● Problem statement:
Copy out the text of the records below, switching "Kaupungintalon" to "Raatihuoneen" and keeping everything else the same. Leave the pictures out.

(Stored data entries)

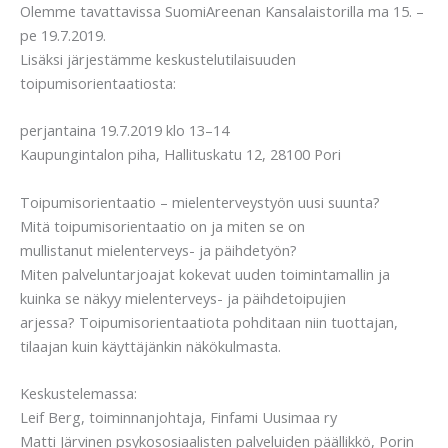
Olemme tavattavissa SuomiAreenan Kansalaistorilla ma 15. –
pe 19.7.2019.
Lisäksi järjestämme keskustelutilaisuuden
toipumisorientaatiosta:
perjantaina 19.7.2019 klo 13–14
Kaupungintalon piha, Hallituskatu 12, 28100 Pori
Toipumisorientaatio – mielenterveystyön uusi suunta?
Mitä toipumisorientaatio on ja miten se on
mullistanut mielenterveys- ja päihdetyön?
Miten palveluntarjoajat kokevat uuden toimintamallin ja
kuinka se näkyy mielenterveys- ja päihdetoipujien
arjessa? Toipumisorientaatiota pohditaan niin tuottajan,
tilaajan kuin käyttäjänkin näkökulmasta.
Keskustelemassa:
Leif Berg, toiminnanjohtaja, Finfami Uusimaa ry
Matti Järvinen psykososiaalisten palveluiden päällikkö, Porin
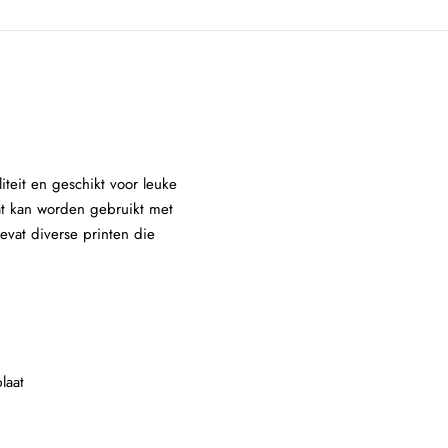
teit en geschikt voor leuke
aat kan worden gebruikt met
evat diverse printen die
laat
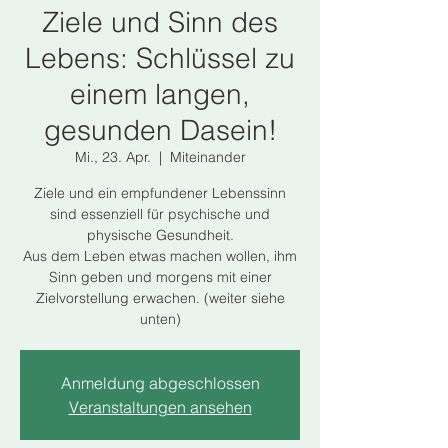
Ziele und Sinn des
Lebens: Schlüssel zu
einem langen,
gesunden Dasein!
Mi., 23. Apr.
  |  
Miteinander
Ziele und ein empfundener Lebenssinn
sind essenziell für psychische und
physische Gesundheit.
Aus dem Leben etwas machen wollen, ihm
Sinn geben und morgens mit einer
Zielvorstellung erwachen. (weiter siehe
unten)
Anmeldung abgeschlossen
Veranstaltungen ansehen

● Written answer:
Olemme tavattavissa SuomiAreenan Kansalaistorilla ma 15. –
pe 19.7.2019.
Lisäksi järjestämme keskustelutilaisuuden
toipumisorientaatiosta:
perjantaina 19.7.2019 klo 13–14
Raatihuoneen piha, Hallituskatu 12, 28100 Pori
Toipumisorientaatio – mielenterveystyön uusi suunta?
Mitä toipumisorientaatio on ja miten se on
mullistanut mielenterveys- ja päihdetyön?
Miten palveluntarjoajat kokevat uuden toimintamallin ja
kuinka se näkyy mielenterveys- ja päihdetoipujien
arjessa? Toipumisorientaatiota pohditaan niin tuottajan,
tilaajan kuin käyttäjänkin näkökulmasta.
Keskustelemassa:
Leif Berg, toiminnanjohtaja, Finfami Uusimaa ry
Matti Järvinen psykososiaalisten palveluiden päällikkö, Porin
teit en geschikt voor leuke
aat kan worden gebruikt met
evat diverse printen die
laat
Ziele und Sinn des
Lebens: Schlüssel zu
einem langen,
gesunden Dasein!
Mi., 23. Apr.
  |  
Miteinander
Ziele und ein empfundener Lebenssinn
sind essenziell für psychische und
physische Gesundheit.
Aus dem Leben etwas machen wollen, ihm
Sinn geben und morgens mit einer
Zielvorstellung erwachen. (weiter siehe
unten)
Anmeldung abgeschlossen
Veranstaltungen ansehen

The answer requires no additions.